142,46 mln zł plus 52,4 mln zł odsetek – być może tyle będzie musiała zapłacić fiskusowi Emperia w ramach uregulowania za zobowiązań podatkowych w podatku dochodowym od osób prawnych za rok 2011. Podczas sesji był moment, że akcje spółki taniały nawet o 9 proc.
Spółka Emperia nie zgadza się z tą decyzją dyrektora Urzędu Kontroli Skarbowej w Lublinie i zamierza się od niej odwołać.
Wykres 1. Notowania Emperii w dniu 31.01.2017
Źródło: Strefa Inwestorów
Co ciekawe, do panicznej wręcz wyprzedaży doszło, mimo że ewentualna kara zmalała. Po poprzednim komunikacie UKS z marca 2016 roku Emperia szacowała, że będzie musiała zapłacić około 250 mln zł.
Analitycy wskazują, że do dzisiejszego tąpnięcia doszło z trzech przyczyn:
- część inwestorów pomyślała, że to kolejna kara;
- uruchomiły się automatyczne zlecenia stop-loss;
- ale przede wszystkim – UKS potwierdził, że jednak jakaś kara będzie, co nie jest oczywiście dobrą wiadomością dla spółki.

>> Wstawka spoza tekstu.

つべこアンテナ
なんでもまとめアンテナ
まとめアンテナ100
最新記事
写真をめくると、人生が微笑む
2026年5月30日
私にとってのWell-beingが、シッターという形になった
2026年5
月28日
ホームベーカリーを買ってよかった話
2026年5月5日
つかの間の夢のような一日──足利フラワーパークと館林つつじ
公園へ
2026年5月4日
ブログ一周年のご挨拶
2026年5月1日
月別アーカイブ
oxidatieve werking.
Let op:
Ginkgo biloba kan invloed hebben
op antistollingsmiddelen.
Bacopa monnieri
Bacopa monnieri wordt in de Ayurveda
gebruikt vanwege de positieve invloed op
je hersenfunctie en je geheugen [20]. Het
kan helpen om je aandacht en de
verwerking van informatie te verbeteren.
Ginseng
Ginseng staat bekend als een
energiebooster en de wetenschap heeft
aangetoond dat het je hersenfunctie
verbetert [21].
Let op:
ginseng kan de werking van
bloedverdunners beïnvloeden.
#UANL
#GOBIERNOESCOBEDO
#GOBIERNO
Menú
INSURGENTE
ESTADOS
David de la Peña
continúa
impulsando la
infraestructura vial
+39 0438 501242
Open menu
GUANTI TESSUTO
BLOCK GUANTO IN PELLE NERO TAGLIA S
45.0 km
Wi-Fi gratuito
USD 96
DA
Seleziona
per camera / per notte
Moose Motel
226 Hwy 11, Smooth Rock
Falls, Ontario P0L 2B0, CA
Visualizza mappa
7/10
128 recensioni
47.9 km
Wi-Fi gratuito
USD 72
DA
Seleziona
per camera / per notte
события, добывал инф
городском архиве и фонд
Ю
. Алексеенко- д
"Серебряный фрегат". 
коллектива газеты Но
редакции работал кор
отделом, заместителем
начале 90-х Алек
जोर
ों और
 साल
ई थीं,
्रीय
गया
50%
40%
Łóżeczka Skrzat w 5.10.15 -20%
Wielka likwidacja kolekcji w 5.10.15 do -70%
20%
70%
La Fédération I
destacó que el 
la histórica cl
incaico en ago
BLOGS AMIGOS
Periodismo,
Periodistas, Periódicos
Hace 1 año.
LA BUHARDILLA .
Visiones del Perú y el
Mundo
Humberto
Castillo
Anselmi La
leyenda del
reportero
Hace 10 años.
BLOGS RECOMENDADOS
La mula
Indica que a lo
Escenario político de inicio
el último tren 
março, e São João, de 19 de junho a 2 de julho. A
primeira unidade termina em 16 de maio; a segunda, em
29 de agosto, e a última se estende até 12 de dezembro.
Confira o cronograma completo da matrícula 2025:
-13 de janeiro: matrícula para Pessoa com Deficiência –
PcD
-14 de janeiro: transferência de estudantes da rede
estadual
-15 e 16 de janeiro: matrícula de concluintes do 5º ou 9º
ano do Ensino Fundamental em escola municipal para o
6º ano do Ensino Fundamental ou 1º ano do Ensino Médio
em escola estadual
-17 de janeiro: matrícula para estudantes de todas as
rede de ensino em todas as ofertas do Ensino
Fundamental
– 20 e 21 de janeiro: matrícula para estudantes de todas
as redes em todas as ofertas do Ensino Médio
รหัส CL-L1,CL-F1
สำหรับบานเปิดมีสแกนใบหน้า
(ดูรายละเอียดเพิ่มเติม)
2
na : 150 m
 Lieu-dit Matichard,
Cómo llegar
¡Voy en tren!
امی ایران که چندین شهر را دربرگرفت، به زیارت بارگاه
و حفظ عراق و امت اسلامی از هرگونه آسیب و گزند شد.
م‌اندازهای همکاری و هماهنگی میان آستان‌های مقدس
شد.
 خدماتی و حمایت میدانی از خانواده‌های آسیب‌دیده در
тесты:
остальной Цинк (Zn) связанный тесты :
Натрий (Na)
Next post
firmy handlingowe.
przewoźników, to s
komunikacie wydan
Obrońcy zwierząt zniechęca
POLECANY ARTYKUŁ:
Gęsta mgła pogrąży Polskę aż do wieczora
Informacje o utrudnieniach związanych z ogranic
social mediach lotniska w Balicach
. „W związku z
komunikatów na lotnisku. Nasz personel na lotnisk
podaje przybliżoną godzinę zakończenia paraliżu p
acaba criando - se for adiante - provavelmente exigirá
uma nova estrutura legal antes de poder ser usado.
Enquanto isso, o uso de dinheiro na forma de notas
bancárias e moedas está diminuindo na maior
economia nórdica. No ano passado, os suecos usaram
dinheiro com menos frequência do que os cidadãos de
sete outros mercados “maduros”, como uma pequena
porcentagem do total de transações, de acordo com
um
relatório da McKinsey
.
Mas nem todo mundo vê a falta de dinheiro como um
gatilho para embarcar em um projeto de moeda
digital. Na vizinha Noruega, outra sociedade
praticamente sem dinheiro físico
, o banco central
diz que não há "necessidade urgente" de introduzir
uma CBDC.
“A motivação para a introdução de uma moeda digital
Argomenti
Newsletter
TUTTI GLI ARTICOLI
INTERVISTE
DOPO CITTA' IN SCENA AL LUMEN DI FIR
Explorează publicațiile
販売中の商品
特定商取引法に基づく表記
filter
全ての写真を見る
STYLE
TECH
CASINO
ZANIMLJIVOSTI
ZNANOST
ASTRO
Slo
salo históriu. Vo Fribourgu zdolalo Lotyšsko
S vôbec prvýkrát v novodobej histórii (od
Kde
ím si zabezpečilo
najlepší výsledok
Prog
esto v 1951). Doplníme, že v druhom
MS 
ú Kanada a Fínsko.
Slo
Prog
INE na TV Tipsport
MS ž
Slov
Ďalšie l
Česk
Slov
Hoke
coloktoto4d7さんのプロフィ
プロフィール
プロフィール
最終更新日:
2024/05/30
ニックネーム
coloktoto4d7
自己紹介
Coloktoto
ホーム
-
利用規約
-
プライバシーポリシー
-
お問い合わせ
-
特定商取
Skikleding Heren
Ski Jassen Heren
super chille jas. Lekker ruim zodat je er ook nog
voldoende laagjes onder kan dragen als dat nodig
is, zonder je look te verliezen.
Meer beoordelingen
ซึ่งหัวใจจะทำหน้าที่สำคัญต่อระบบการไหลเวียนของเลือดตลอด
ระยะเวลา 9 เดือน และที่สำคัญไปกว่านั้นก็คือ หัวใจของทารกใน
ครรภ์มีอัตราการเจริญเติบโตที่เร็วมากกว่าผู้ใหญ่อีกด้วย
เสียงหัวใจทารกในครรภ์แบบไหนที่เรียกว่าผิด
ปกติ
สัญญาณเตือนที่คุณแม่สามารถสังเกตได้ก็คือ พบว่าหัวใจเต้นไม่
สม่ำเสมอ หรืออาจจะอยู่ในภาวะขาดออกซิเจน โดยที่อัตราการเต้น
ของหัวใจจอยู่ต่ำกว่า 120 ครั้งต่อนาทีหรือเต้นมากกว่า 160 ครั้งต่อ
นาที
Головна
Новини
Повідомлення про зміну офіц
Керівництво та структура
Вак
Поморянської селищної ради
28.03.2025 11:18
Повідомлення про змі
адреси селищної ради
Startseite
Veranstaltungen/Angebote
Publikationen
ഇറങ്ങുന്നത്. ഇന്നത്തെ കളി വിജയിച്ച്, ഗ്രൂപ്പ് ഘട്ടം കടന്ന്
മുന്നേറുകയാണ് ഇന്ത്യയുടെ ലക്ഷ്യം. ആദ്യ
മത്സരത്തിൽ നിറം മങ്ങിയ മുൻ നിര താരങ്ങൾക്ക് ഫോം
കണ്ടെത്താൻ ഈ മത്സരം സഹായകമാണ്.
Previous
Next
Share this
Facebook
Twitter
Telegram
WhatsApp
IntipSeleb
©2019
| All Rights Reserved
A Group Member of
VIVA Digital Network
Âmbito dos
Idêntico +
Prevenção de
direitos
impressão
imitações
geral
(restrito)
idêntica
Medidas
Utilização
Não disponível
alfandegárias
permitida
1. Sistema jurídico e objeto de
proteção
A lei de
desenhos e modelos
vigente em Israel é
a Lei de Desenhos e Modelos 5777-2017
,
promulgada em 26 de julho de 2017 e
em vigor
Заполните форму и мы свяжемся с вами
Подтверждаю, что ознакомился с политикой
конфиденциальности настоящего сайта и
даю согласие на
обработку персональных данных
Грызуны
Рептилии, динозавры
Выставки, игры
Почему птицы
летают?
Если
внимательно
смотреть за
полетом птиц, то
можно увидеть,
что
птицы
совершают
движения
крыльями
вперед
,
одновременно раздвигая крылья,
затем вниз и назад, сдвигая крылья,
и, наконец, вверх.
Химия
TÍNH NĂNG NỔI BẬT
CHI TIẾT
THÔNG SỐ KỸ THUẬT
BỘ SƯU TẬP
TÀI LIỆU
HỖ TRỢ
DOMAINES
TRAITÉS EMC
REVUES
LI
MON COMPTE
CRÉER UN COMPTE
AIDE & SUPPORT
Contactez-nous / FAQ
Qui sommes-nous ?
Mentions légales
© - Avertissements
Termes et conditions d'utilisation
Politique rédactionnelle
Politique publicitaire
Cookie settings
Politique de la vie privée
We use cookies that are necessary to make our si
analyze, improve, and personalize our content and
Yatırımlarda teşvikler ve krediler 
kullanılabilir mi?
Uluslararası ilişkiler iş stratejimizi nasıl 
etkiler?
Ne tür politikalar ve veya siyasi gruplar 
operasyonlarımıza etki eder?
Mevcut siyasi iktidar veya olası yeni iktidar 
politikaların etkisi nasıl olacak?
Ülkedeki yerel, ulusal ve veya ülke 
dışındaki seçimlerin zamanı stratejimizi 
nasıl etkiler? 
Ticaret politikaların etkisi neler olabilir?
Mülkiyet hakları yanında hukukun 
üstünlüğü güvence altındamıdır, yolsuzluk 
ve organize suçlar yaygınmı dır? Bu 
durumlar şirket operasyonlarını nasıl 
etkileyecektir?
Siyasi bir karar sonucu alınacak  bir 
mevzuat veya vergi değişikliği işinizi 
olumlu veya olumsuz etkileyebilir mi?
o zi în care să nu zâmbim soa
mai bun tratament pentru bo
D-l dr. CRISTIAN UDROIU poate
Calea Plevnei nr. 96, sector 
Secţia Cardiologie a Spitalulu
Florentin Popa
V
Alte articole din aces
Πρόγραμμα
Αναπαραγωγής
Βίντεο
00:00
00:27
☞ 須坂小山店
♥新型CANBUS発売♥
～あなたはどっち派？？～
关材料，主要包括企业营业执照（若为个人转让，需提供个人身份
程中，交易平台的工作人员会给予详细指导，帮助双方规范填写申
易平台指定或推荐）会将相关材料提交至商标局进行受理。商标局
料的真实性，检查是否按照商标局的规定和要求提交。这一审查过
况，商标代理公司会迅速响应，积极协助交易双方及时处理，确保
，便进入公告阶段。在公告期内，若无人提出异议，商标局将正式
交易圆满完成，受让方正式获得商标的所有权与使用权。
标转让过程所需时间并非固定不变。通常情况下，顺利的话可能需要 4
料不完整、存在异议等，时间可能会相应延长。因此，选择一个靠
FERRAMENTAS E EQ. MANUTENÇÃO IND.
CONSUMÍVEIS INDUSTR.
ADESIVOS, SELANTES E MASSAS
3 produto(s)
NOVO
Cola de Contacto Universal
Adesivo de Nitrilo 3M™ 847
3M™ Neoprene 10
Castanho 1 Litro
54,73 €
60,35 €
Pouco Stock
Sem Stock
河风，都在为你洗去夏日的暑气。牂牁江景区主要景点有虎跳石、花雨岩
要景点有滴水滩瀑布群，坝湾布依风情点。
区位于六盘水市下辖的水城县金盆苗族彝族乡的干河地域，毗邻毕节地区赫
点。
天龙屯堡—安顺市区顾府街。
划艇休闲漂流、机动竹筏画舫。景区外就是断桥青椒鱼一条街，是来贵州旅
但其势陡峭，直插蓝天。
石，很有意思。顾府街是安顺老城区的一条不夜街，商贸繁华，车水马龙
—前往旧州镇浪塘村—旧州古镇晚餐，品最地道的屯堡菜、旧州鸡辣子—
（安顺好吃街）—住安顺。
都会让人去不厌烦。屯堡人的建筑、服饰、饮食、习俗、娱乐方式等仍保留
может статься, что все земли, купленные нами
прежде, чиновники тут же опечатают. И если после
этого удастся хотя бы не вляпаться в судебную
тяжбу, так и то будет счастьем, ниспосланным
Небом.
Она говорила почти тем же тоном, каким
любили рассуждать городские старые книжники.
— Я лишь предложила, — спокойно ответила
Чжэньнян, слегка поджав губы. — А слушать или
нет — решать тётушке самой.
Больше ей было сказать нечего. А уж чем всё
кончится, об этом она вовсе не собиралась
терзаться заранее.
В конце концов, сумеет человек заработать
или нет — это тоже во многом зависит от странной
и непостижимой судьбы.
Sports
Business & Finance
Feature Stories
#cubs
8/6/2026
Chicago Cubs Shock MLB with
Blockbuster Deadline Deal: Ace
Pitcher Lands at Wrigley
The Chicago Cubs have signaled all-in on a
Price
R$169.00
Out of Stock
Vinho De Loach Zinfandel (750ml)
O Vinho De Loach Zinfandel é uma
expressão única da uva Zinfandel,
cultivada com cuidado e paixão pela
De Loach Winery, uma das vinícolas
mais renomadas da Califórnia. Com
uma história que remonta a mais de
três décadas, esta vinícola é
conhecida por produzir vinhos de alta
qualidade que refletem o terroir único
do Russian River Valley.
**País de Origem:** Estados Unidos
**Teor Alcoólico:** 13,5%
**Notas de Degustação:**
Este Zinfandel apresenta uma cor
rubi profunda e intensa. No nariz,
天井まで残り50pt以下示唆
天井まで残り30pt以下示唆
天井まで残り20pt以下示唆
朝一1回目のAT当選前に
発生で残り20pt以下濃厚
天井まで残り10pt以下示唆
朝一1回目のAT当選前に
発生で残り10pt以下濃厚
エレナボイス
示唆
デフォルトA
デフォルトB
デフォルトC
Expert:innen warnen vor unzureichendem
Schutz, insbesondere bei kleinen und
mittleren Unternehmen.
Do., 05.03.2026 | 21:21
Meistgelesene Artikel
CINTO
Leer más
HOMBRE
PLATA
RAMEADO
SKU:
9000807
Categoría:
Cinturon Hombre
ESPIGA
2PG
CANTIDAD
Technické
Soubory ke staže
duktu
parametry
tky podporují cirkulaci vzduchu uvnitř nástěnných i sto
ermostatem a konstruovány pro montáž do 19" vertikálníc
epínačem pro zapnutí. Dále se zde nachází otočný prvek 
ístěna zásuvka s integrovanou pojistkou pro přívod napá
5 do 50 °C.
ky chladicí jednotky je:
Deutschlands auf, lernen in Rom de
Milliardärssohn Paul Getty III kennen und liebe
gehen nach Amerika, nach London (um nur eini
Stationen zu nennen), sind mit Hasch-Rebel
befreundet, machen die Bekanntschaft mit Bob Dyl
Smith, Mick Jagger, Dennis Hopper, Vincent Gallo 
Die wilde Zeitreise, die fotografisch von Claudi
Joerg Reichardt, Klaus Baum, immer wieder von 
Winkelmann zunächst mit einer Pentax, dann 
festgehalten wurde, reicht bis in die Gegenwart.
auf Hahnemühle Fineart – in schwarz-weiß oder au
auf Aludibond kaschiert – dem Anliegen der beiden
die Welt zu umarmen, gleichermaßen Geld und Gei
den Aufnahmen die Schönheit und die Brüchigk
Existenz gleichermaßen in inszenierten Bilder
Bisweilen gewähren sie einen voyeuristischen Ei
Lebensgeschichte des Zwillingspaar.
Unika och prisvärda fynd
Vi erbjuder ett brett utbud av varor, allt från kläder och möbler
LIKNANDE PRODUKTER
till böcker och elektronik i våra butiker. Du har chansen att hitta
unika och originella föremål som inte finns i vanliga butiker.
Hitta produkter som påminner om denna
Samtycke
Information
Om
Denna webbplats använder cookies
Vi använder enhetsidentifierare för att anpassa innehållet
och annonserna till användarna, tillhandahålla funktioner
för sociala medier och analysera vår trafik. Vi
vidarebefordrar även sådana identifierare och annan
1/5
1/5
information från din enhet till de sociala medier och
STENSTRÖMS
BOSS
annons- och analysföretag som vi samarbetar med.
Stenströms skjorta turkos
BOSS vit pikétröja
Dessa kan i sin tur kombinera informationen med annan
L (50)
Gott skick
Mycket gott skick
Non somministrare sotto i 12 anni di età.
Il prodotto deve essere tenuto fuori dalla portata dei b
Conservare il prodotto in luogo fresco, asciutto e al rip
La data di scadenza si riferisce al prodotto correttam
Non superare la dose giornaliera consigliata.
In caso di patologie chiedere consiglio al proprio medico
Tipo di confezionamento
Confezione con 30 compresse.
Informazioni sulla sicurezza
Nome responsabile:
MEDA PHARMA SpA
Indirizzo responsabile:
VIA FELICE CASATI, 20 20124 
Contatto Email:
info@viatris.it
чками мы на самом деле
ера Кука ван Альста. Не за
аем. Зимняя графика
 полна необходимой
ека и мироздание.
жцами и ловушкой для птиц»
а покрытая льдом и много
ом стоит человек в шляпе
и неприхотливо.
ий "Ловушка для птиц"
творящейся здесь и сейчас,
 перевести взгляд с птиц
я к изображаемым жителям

Za tą trzecią interpretacją opowiedział się na Twitterze Konrad Ryczko, analityk DM BOŚ:
https://twitter.com/konradryczko/status/826391325935357952
Wygląda na to, że Emperii może być ciężko dotrzeć do historycznych maksimów, w kierunku których wydawała się ostatnio kierować.